WHAT NEEDS TO BE DONE:
Please retype the data below line for line and leave out every picture.

━━ DATA BELOW

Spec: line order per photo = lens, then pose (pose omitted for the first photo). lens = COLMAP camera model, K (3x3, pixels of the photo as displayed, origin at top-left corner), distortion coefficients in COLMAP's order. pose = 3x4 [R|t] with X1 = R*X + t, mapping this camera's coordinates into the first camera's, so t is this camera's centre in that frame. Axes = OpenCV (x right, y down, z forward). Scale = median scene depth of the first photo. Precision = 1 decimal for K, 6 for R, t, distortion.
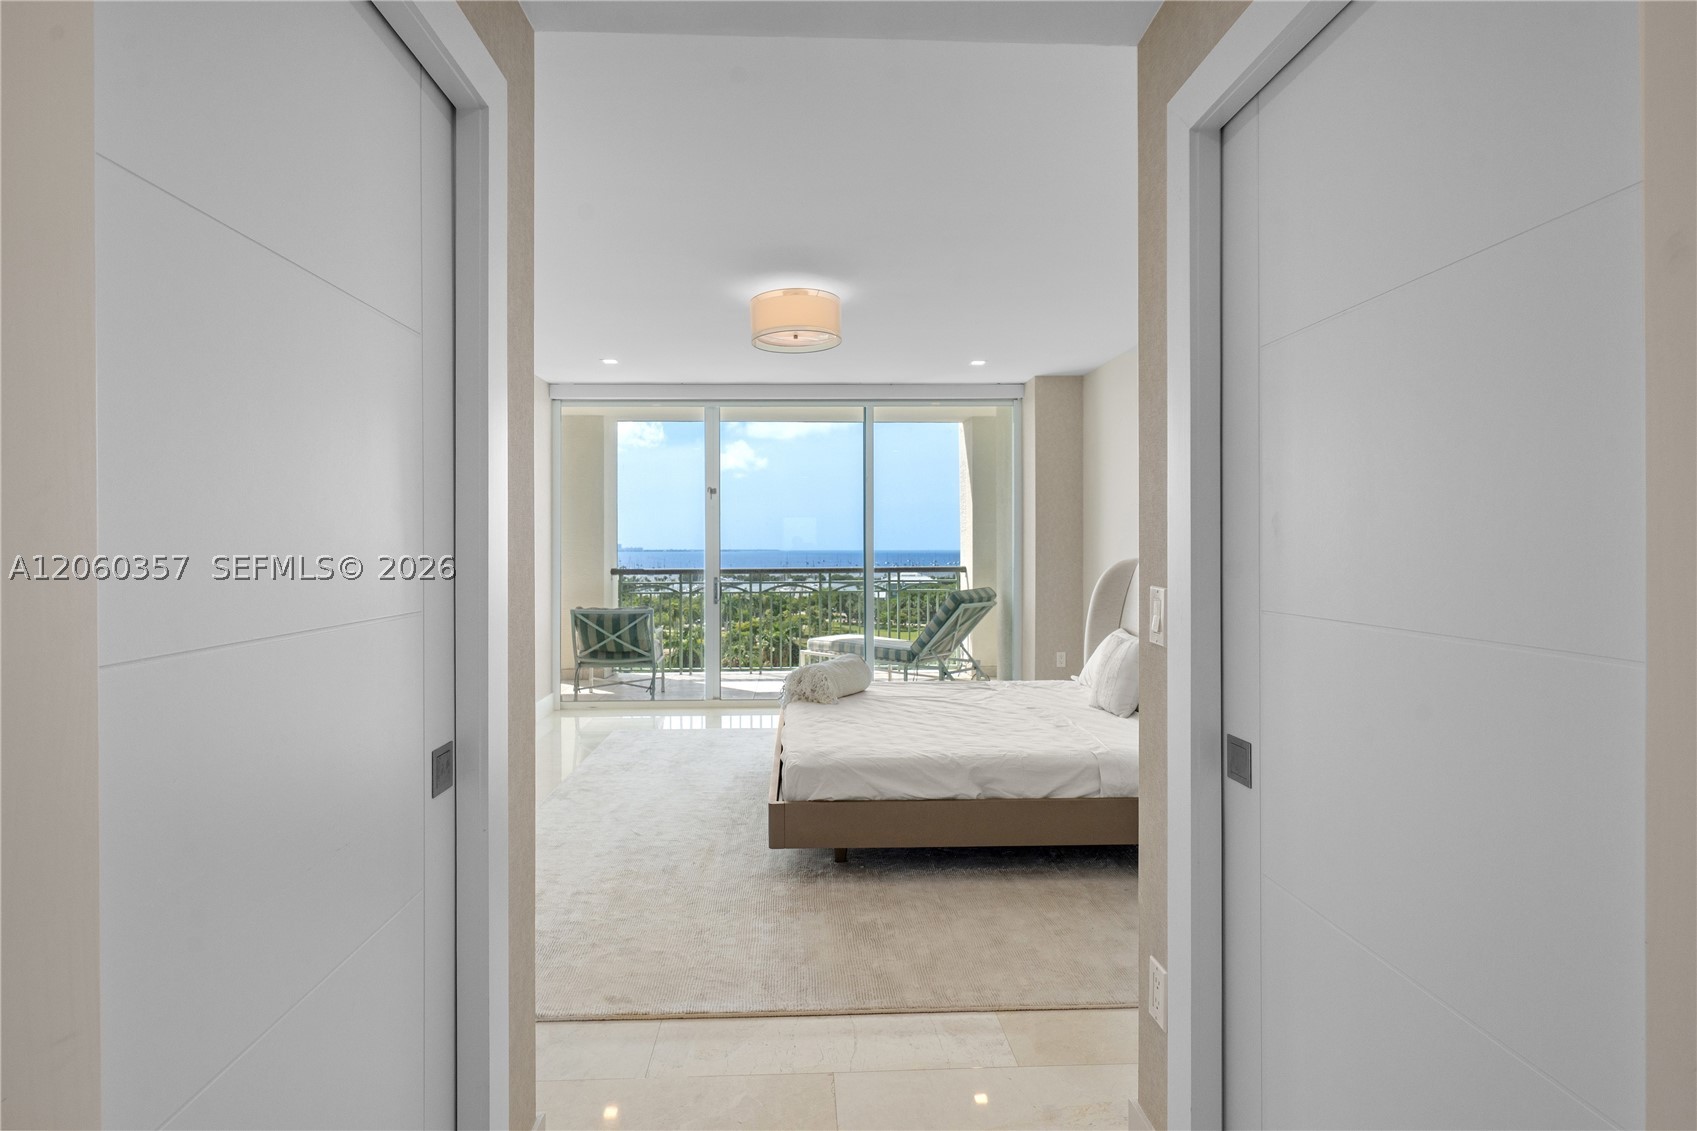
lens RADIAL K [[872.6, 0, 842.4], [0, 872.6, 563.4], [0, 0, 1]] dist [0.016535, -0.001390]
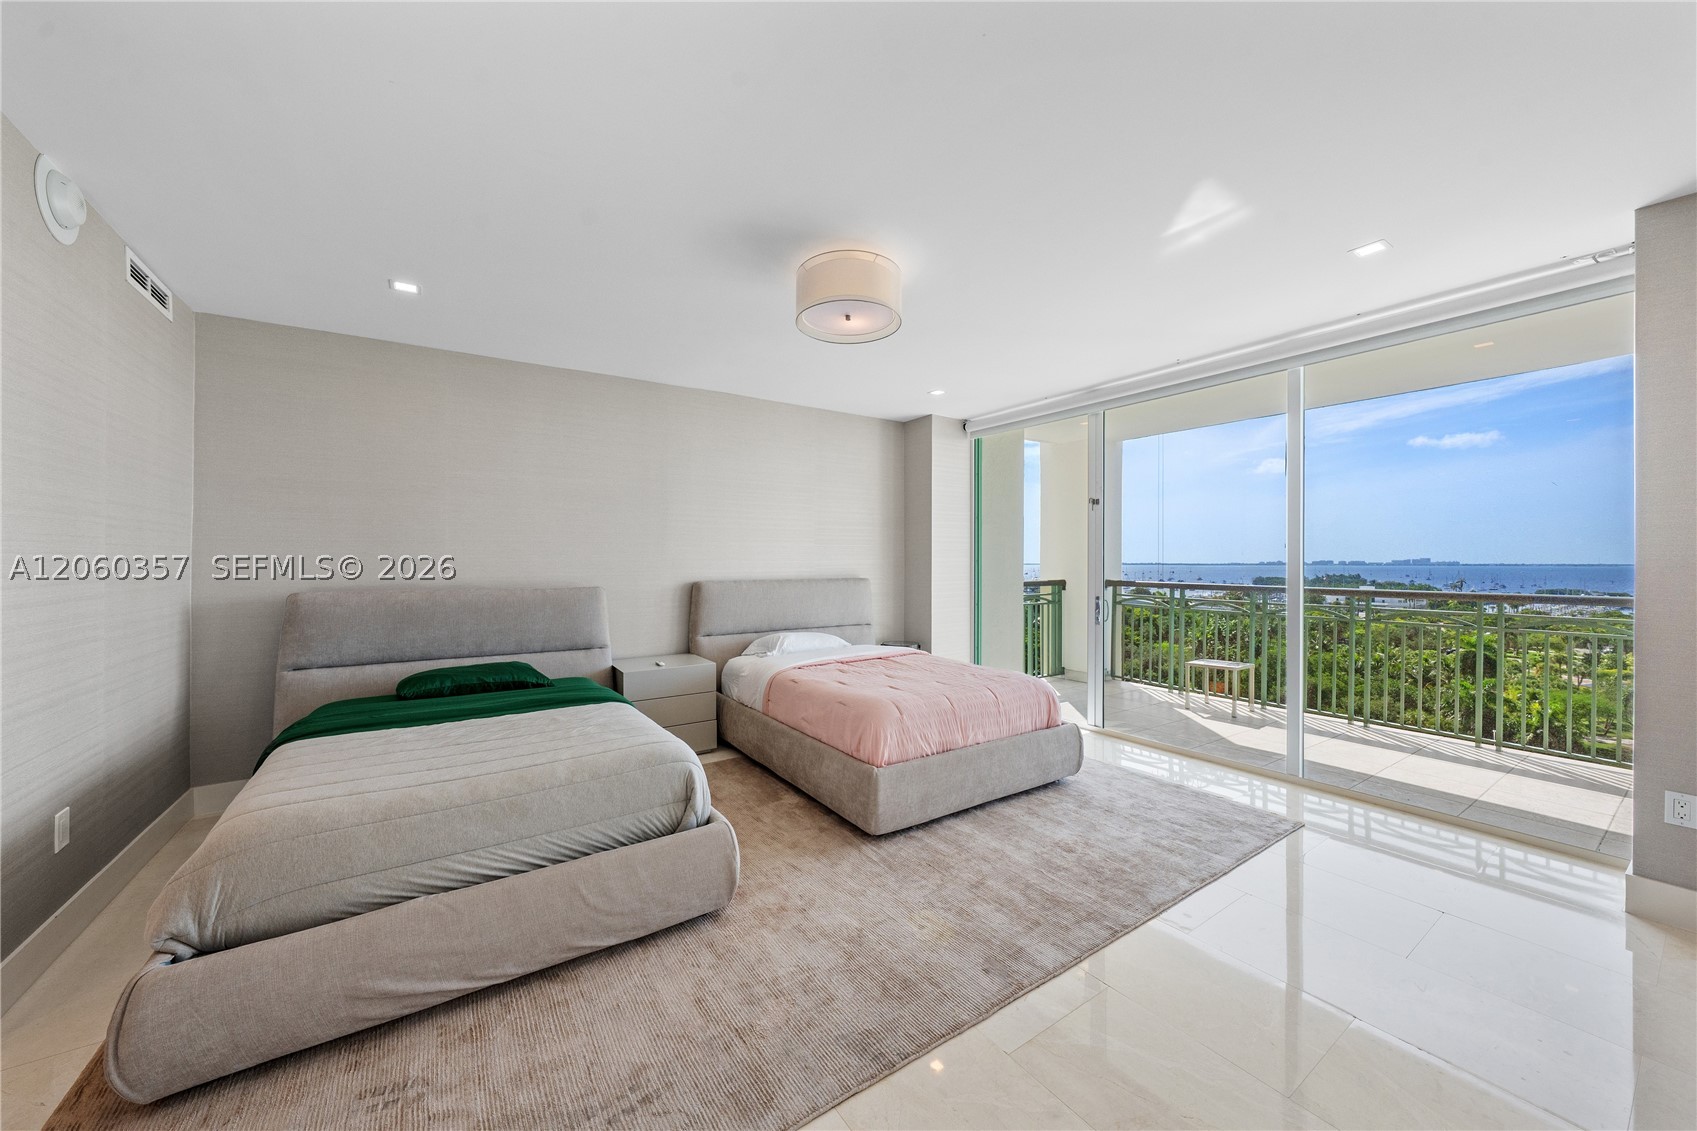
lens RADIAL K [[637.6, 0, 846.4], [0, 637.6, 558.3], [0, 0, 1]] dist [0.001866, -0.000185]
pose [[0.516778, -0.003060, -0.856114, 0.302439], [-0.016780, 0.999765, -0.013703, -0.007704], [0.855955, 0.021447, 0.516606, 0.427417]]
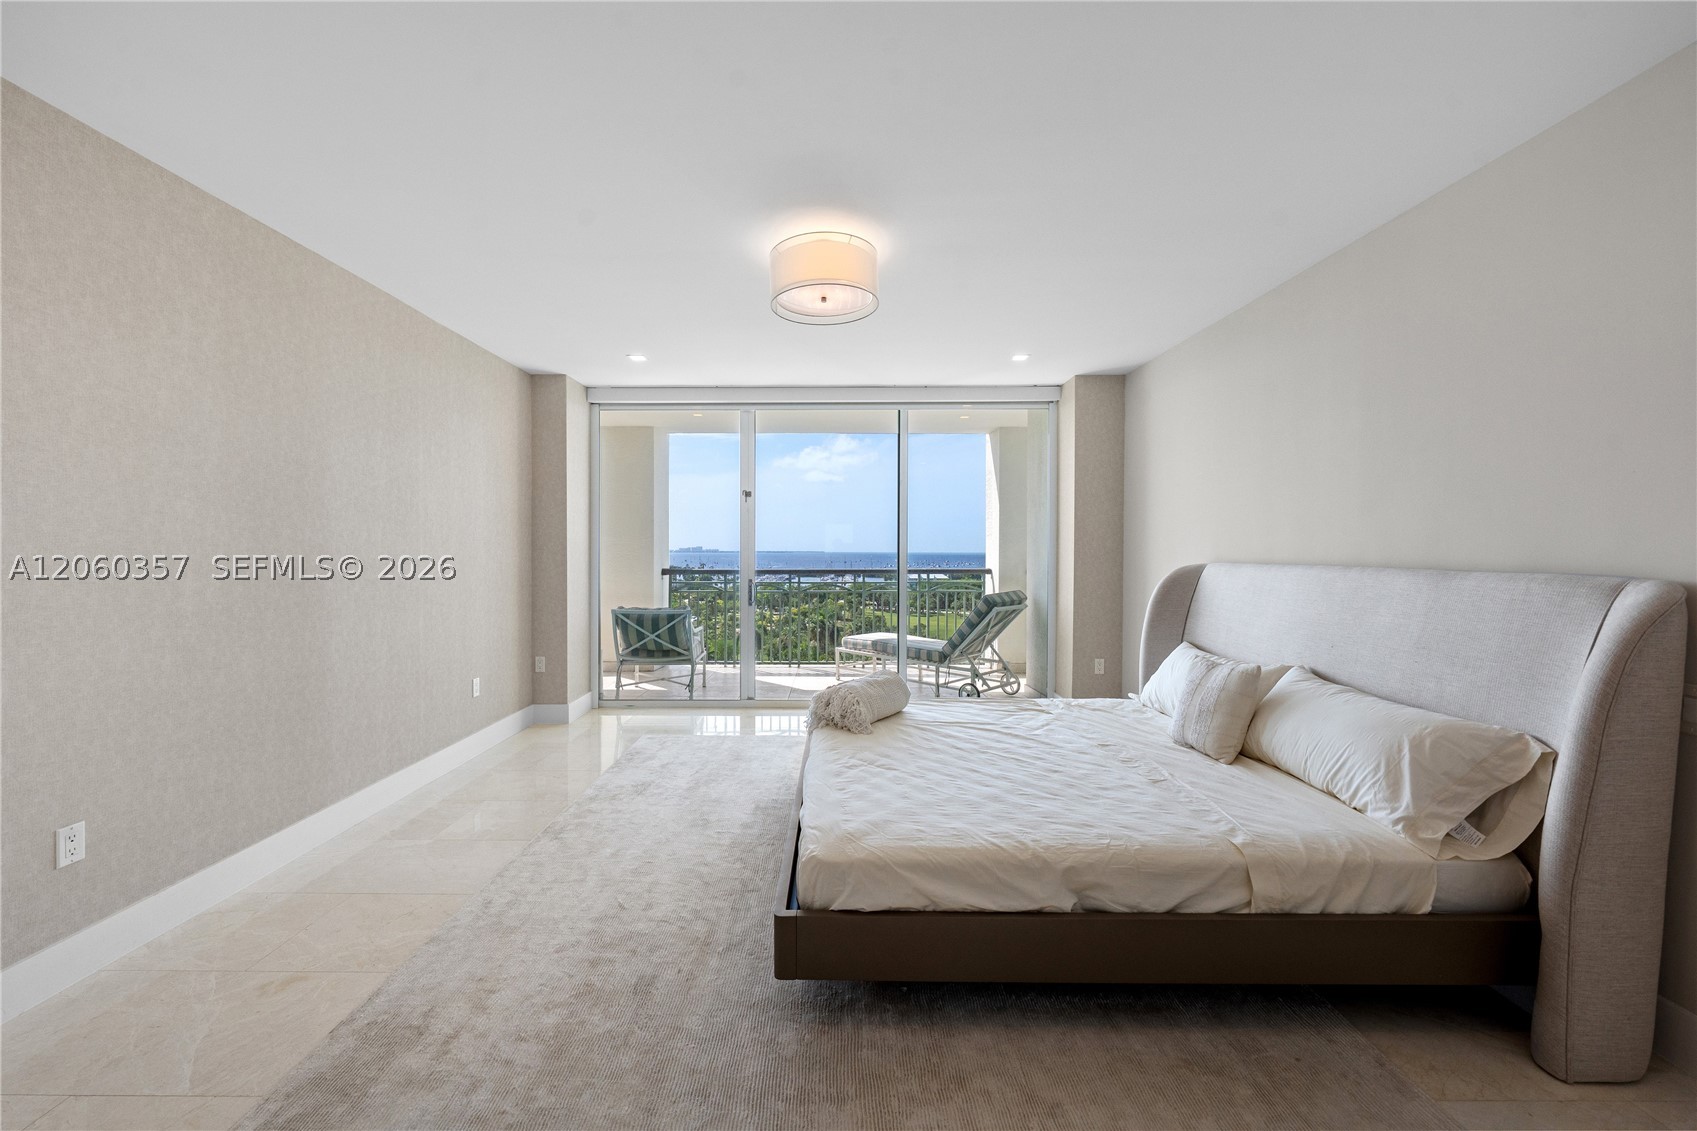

━━━━

RESULT:
Spec: line order per photo = lens, then pose (pose omitted for the first photo). lens = COLMAP camera model, K (3x3, pixels of the photo as displayed, origin at top-left corner), distortion coefficients in COLMAP's order. pose = 3x4 [R|t] with X1 = R*X + t, mapping this camera's coordinates into the first camera's, so t is this camera's centre in that frame. Axes = OpenCV (x right, y down, z forward). Scale = median scene depth of the first photo. Precision = 1 decimal for K, 6 for R, t, distortion.
lens RADIAL K [[872.6, 0, 842.4], [0, 872.6, 563.4], [0, 0, 1]] dist [0.016535, -0.001390]
lens RADIAL K [[637.6, 0, 846.4], [0, 637.6, 558.3], [0, 0, 1]] dist [0.001866, -0.000185]
pose [[0.516778, -0.003060, -0.856114, 0.302439], [-0.016780, 0.999765, -0.013703, -0.007704], [0.855955, 0.021447, 0.516606, 0.427417]]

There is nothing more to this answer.